== Task directions ==
Copy out the listing that follows exactly, dropping every picture.

== Supplied material ==

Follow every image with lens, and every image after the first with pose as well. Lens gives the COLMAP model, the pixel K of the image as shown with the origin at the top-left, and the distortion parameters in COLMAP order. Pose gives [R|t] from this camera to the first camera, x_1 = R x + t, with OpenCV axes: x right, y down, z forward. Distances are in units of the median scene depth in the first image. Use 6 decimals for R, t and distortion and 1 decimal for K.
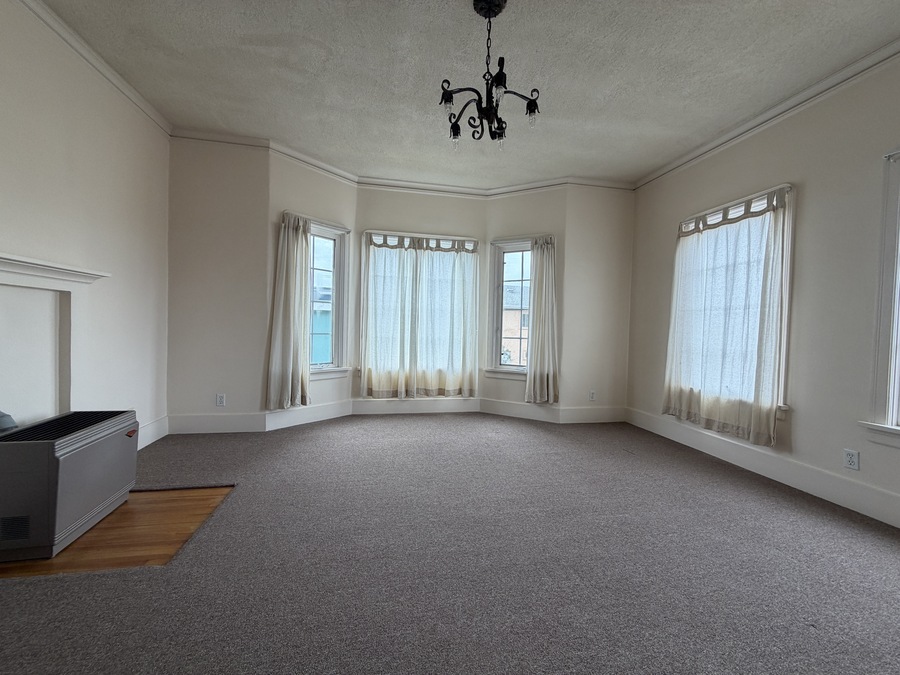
lens RADIAL K [[355.4, 0, 448.9], [0, 355.4, 335.5], [0, 0, 1]] dist [-0.000448, -0.000709]
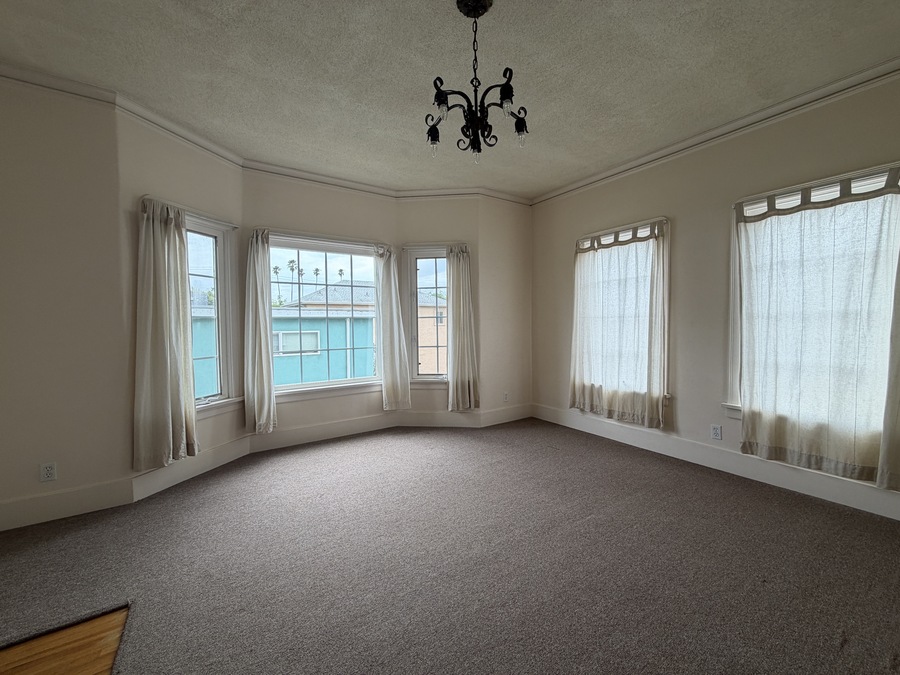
lens RADIAL K [[355.4, 0, 445.9], [0, 355.4, 335.1], [0, 0, 1]] dist [-0.000448, -0.000709]
pose [[0.925332, -0.050205, 0.375820, -0.197156], [0.044487, 0.998724, 0.023885, -0.062312], [-0.376540, -0.005383, 0.926385, 0.104326]]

===

== Output for this task ==
Follow every image with lens, and every image after the first with pose as well. Lens gives the COLMAP model, the pixel K of the image as shown with the origin at the top-left, and the distortion parameters in COLMAP order. Pose gives [R|t] from this camera to the first camera, x_1 = R x + t, with OpenCV axes: x right, y down, z forward. Distances are in units of the median scene depth in the first image. Use 6 decimals for R, t and distortion and 1 decimal for K.
lens RADIAL K [[355.4, 0, 448.9], [0, 355.4, 335.5], [0, 0, 1]] dist [-0.000448, -0.000709]
lens RADIAL K [[355.4, 0, 445.9], [0, 355.4, 335.1], [0, 0, 1]] dist [-0.000448, -0.000709]
pose [[0.925332, -0.050205, 0.375820, -0.197156], [0.044487, 0.998724, 0.023885, -0.062312], [-0.376540, -0.005383, 0.926385, 0.104326]]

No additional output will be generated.